What is a valid concern though, I think, if I have a C project that currently uses .so.0 and I want to migrate to cargo-c, 100% reimplement the current C binary interface in Rust and indicate a .so.0 SONAME since the ABI is identical. As-of today it's possible to reimplement the ABI but not to configure .so.0 natively in cargo-c. I think it's a valid feature request to support this, but there's nothing inherently wrong with using libfoo.so.0.17 instead of libfoo.so.17. Ideally the crate is strictly used for cargo-c instead of doubling as a Rust library, so you would simply publish 0.17.1 for ABI non-breaking changes and 0.18.0 for ABI breaking changes. I think this is fairly straight forward and easy to understand. If the crate also needs to be a Rust crate you could maintain a second version string like:

[package.metadata.capi.library]
version = "17.0.0"

To get .so.17 or .so.1 or .so.2 with the only exception it's currently not possible to specify .so.0.

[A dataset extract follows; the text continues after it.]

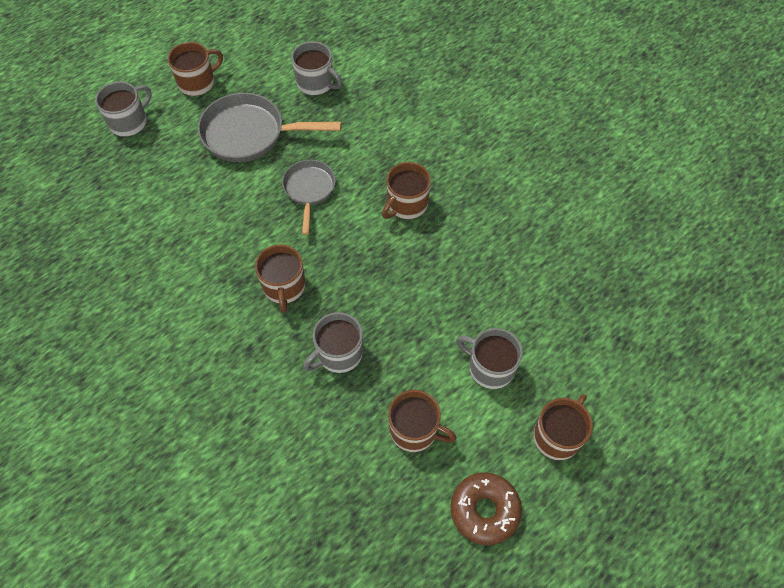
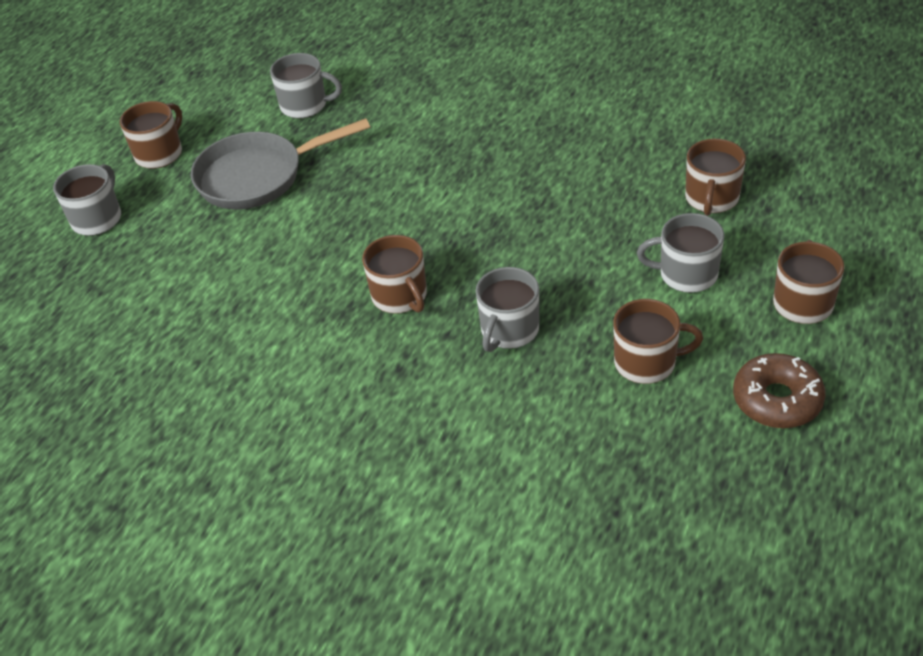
camera: 20 degrees left, 15 degrees down
grey pan [282,160,336,235] -> none
brown mug [382,162,431,219] -> brown mug moved to [685,139,746,216]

When planning this feature we should also take into account there's also the librustls use-case of "I don't want to commit to any ABI and every new version should be considered ABI breaking (for safety reasons)".

To support both, there could be a setting like:

  • None: default/auto-detect, current behavior
  • Some(1): always use .so.{major}
  • Some(2): always use .so.{major}.{minor}
  • Some(3): always use .so.{major}.{minor}.{patch}

This setting should be in [package.metadata.capi.library].

I think this is more of an oversight instead of "cargo-c not caring about ABI compatibility", and also doesn't have much to do with the Arch Linux bugreport, except it would've allowed the libimagequant project to specify in their Cargo.toml that they want to keep using libimagequant.so.0 (until they decide they want something else).